BEGIN EXCERPTED TEXT

Para el Urban Dictionary
*Balling*
To full of money, To be rich.


Tal vez te suene a chino Azt, pero asi cambian los dichos. 
Te acuerdas cuando  _off the hook_ quería decir exonerado?


----------



## k-in-sc

Moritzchen said:


> Te acuerdas cuando  _off the hook_ quería decir exonerado?


Does it not anymore? What does it mean now? :S
(And yes, that definition of "balling" was exactly what I had in mind.)


----------



## Moritzchen

Very cool or excellent.


----------



## k-in-sc

Hmm, I've never heard ''off the hook'' to mean that. "Off the chain,'' meaning ''gone berserk'' ...? Or maybe I just need to get out more


----------



## eli-chi

k-in-sc said:


> Does it not anymore? What does it mean now? :S
> (And yes, that definition of "balling" was exactly what I had in mind.)


Esto dice un diccionario, Karen.
*off the hook* 1 informal no longer in difficulty or trouble : I lied to get him off the hook. 2 (of a telephone receiver) not on its rest, and so preventing incoming calls.


----------



## Moritzchen

Yes K, it's like off the chain, or off the heezy, again from the Online Slang Dict.

*adjective*


very good, excellent; COOL. Also many variations such as *off the heezy*, *off the fa-sheezy*, *off the clock*, etc.
Yo man, that movie was off the hook!​See more words meaning: good, okay, cool, awesome, fun
It's used a lot at least in this part of the country by people who are way cooler than me. 

Eli, acá está toda la letra de la canción. Me parece que tratar de entenderla con la ayuda del Collins o el Appleton´s únicamente, sería como tratar de arreglar el colisionador de hadrones con un destornillador magnetizado.


----------



## k-in-sc

eli-chi said:


> Esto dice un diccionario, Karen.
> *off the hook* 1 informal no longer in difficulty or trouble : I lied to get him off the hook. 2 (of a telephone receiver) not on its rest, and so preventing incoming calls.


Yeah, that's how I would still use it. But I don't know the cool people, like Moritzchen does ...

END EXCERPTED TEXT
BEGIN SOURCE DATA

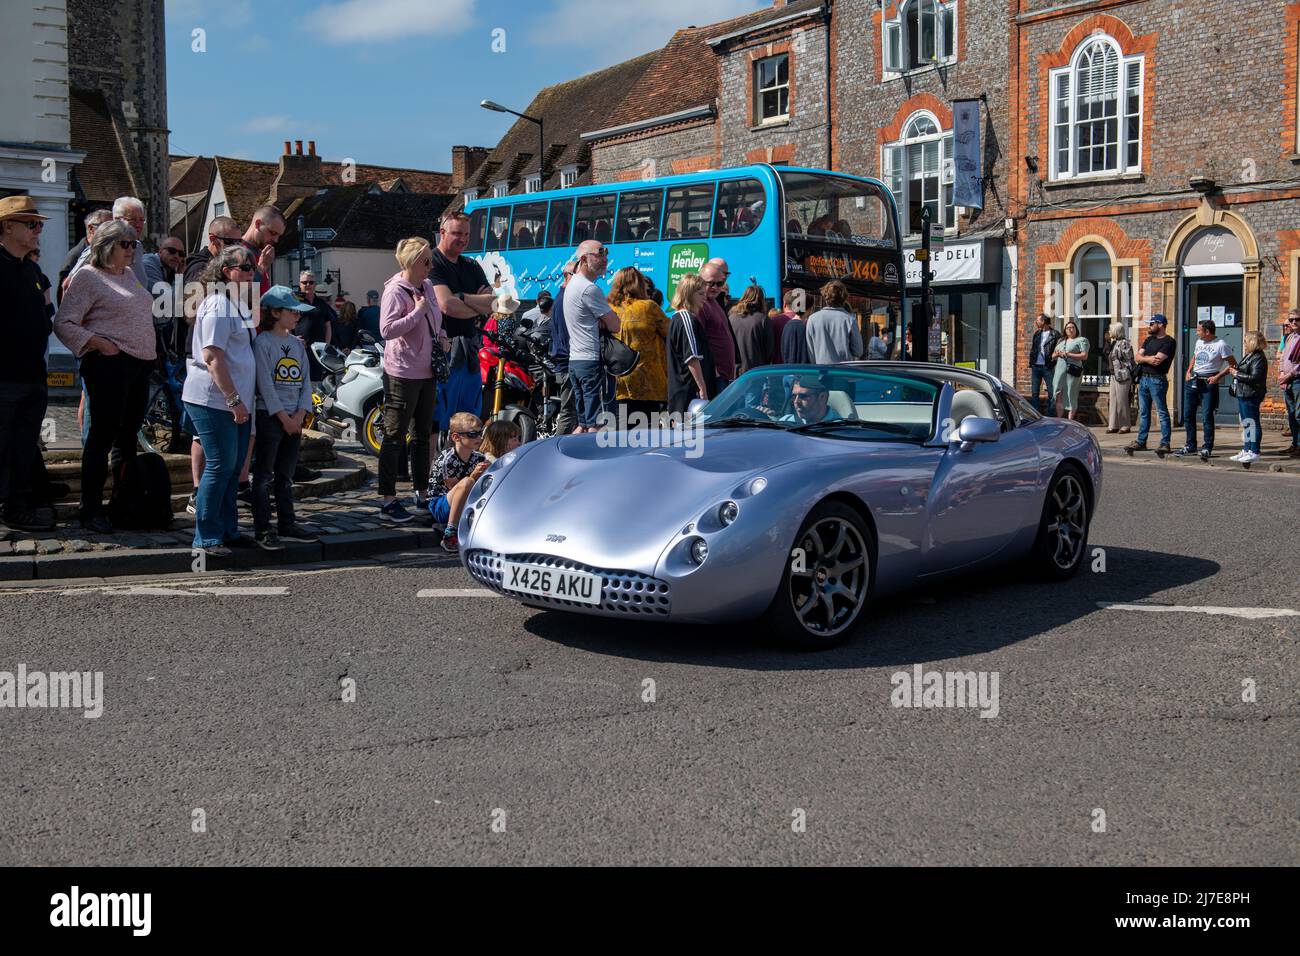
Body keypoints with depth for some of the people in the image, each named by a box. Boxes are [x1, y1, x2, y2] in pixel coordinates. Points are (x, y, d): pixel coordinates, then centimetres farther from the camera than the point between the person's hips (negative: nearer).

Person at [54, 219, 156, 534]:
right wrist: (98, 343, -17)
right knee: (103, 435, -5)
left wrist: (150, 349, 15)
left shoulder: (128, 274, 17)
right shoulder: (87, 276, -6)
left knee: (128, 435, 13)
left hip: (139, 363, 8)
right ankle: (91, 510, 2)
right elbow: (63, 324, -9)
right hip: (109, 365, -8)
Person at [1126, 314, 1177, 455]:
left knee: (1162, 412, -4)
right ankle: (1141, 441, 17)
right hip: (1143, 378, 8)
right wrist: (1149, 359, -9)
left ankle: (1165, 444, -3)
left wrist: (1144, 358, -4)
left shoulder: (1168, 342, -8)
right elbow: (1138, 357, 9)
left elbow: (1157, 360, -19)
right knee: (1143, 412, 11)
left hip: (1157, 380, -8)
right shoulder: (1149, 339, 17)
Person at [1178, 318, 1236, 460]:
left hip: (1208, 383, -7)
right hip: (1192, 381, 7)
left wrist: (1218, 377, -15)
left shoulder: (1221, 345, -9)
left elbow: (1233, 364, -8)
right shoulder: (1199, 342, 13)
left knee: (1207, 416, -8)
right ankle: (1190, 446, 17)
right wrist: (1188, 371, 11)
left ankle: (1207, 448, -2)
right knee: (1188, 415, 8)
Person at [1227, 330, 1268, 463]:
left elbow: (1255, 378, -23)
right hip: (1243, 395, 11)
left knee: (1252, 423, -5)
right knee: (1245, 423, 16)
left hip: (1251, 396, -11)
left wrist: (1237, 374, -16)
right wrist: (1236, 369, 3)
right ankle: (1246, 450, 25)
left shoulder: (1259, 358, -16)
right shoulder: (1249, 356, 14)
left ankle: (1254, 451, 0)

END SOURCE DATA

Change "movie" to "song" in the slang discussion, and write out the passage from "very good, excellent;" up to and including "cooler than me." with that substitution. The items are separate material and are not connected to the slang discussion.

THE COMPLETED TASK:
very good, excellent; COOL. Also many variations such as *off the heezy*, *off the fa-sheezy*, *off the clock*, etc.
Yo man, that song was off the hook!​See more words meaning: good, okay, cool, awesome, fun
It's used a lot at least in this part of the country by people who are way cooler than me.